Start of Listed entries

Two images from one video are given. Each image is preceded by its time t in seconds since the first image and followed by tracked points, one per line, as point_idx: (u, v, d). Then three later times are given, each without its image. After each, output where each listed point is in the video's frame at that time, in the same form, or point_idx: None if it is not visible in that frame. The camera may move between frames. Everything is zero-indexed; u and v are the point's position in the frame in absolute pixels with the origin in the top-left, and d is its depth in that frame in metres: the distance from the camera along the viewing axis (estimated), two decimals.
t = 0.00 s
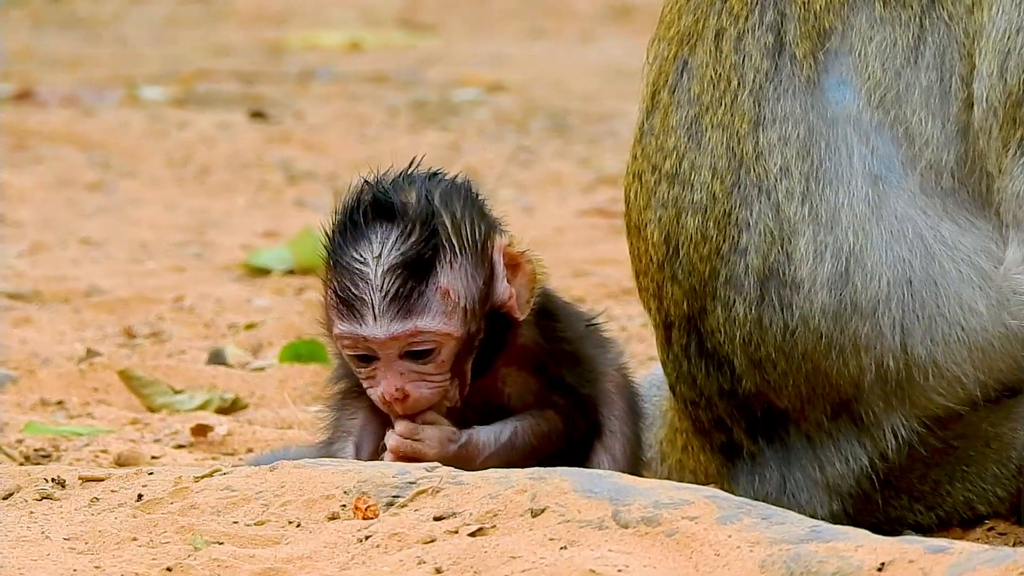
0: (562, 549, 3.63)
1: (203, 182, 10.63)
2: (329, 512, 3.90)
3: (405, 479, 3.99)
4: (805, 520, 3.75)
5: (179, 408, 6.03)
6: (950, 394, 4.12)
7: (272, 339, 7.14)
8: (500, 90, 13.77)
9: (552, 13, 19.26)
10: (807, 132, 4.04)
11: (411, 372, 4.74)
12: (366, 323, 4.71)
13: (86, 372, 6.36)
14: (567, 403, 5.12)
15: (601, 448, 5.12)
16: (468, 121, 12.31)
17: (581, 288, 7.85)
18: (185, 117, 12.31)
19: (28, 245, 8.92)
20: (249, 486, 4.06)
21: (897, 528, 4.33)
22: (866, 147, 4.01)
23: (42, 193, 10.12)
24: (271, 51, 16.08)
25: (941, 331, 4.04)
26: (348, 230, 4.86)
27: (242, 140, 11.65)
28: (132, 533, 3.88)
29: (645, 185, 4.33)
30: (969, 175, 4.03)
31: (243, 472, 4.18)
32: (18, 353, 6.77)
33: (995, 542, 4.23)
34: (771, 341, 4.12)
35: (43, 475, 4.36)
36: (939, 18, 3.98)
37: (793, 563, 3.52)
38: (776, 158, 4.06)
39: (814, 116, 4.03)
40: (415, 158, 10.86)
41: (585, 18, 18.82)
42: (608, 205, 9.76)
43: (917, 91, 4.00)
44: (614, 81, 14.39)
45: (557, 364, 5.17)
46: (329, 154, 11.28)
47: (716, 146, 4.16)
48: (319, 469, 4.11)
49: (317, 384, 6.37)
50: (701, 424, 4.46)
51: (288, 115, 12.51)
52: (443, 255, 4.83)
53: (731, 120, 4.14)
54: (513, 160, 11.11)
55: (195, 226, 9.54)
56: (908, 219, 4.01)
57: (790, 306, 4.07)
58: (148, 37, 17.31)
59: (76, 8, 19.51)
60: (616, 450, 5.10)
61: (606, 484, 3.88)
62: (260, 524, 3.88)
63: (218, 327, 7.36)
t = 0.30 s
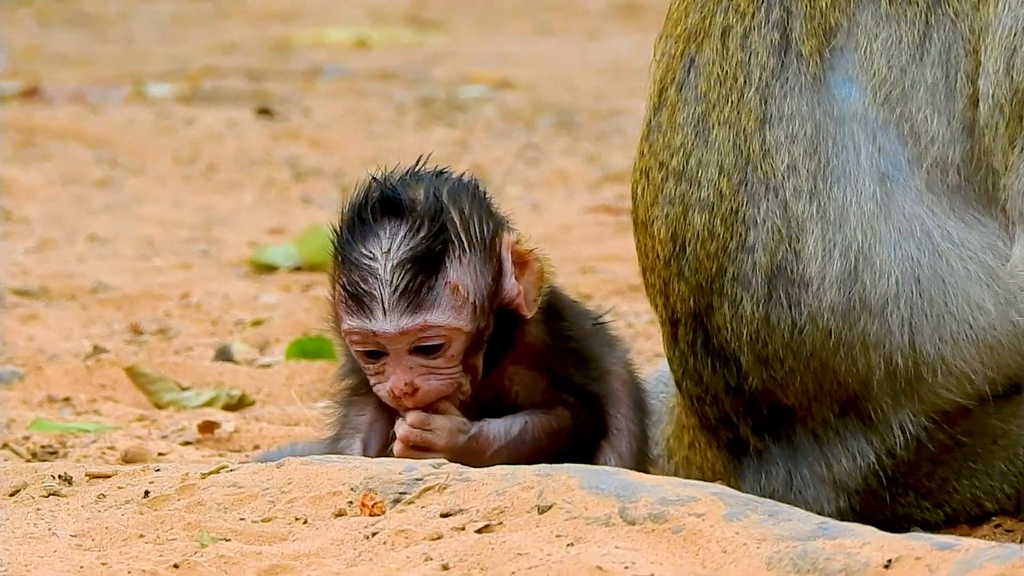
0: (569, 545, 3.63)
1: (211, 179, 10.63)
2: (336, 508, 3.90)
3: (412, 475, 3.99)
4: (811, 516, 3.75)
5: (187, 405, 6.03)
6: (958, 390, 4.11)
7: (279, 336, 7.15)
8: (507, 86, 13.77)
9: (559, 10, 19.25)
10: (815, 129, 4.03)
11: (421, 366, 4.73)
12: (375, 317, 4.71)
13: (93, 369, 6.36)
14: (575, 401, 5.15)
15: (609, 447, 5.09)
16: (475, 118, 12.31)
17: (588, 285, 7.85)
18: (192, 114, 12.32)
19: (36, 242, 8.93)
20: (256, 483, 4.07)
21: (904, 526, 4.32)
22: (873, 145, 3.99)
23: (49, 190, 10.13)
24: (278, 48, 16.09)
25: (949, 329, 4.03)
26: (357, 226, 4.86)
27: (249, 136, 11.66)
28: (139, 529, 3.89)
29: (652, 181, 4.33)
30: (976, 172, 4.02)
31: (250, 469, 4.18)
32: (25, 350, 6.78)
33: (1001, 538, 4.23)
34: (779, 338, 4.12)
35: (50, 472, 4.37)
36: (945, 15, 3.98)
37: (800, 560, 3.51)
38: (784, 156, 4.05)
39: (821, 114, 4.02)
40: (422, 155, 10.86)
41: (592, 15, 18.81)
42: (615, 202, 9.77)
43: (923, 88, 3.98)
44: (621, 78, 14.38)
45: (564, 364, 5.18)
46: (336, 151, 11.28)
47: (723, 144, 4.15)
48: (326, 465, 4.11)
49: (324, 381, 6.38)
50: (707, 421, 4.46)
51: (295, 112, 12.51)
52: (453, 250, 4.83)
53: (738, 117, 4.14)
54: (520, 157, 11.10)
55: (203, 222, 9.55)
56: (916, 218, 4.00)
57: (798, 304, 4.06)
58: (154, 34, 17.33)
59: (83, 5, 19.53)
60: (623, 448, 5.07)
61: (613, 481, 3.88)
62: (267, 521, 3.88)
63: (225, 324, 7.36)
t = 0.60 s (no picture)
0: (585, 544, 3.62)
1: (227, 178, 10.64)
2: (352, 507, 3.90)
3: (428, 474, 3.99)
4: (828, 515, 3.75)
5: (203, 404, 6.04)
6: (975, 388, 4.08)
7: (295, 334, 7.15)
8: (524, 85, 13.76)
9: (575, 8, 19.23)
10: (831, 129, 4.02)
11: (438, 359, 4.73)
12: (393, 309, 4.70)
13: (109, 368, 6.37)
14: (592, 396, 5.18)
15: (625, 445, 5.10)
16: (492, 116, 12.31)
17: (605, 284, 7.84)
18: (209, 113, 12.34)
19: (52, 241, 8.94)
20: (273, 482, 4.07)
21: (920, 525, 4.33)
22: (889, 144, 3.98)
23: (65, 189, 10.15)
24: (294, 47, 16.10)
25: (966, 329, 4.01)
26: (375, 217, 4.84)
27: (265, 135, 11.67)
28: (155, 528, 3.89)
29: (669, 180, 4.34)
30: (992, 173, 4.00)
31: (266, 468, 4.18)
32: (42, 349, 6.79)
33: (1017, 537, 4.23)
34: (796, 339, 4.10)
35: (66, 471, 4.37)
36: (962, 13, 3.94)
37: (816, 559, 3.51)
38: (800, 155, 4.04)
39: (838, 113, 4.01)
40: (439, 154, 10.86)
41: (608, 14, 18.79)
42: (631, 201, 9.76)
43: (939, 87, 3.96)
44: (638, 77, 14.37)
45: (579, 361, 5.21)
46: (351, 150, 11.28)
47: (740, 144, 4.14)
48: (342, 465, 4.11)
49: (341, 380, 6.38)
50: (724, 420, 4.46)
51: (311, 111, 12.52)
52: (471, 243, 4.83)
53: (754, 116, 4.13)
54: (537, 155, 11.09)
55: (219, 221, 9.55)
56: (933, 217, 3.99)
57: (815, 303, 4.05)
58: (171, 33, 17.35)
59: (99, 5, 19.56)
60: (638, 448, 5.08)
61: (629, 480, 3.87)
62: (283, 519, 3.88)
63: (242, 322, 7.37)
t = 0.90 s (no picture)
0: (606, 542, 3.62)
1: (249, 175, 10.65)
2: (374, 505, 3.90)
3: (450, 471, 3.99)
4: (849, 513, 3.74)
5: (225, 401, 6.04)
6: (994, 389, 4.06)
7: (317, 332, 7.15)
8: (546, 83, 13.75)
9: (598, 5, 19.23)
10: (852, 127, 4.00)
11: (469, 324, 4.71)
12: (428, 270, 4.70)
13: (131, 365, 6.38)
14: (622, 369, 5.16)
15: (646, 439, 5.05)
16: (514, 114, 12.32)
17: (628, 281, 7.84)
18: (231, 111, 12.36)
19: (74, 238, 8.96)
20: (294, 479, 4.07)
21: (943, 522, 4.32)
22: (910, 143, 3.96)
23: (87, 187, 10.18)
24: (316, 44, 16.11)
25: (985, 328, 4.00)
26: (416, 179, 4.87)
27: (287, 132, 11.68)
28: (177, 525, 3.89)
29: (689, 178, 4.33)
30: (1012, 172, 3.98)
31: (288, 465, 4.18)
32: (64, 346, 6.81)
33: None
34: (816, 337, 4.09)
35: (88, 468, 4.38)
36: (983, 13, 3.93)
37: (837, 556, 3.50)
38: (821, 153, 4.03)
39: (858, 112, 4.00)
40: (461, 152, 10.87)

End of Listed entries

Your answer must consist solely of the lines above between the line holding "30: (969, 175, 4.03)" and the line holding "42: (608, 205, 9.76)", inclusive, copied exactly.

Written solution:
30: (969, 175, 4.03)
31: (243, 472, 4.18)
32: (18, 353, 6.77)
33: (995, 542, 4.23)
34: (771, 341, 4.12)
35: (43, 475, 4.36)
36: (939, 18, 3.98)
37: (793, 563, 3.52)
38: (776, 158, 4.06)
39: (814, 116, 4.03)
40: (415, 158, 10.86)
41: (585, 18, 18.82)
42: (608, 205, 9.76)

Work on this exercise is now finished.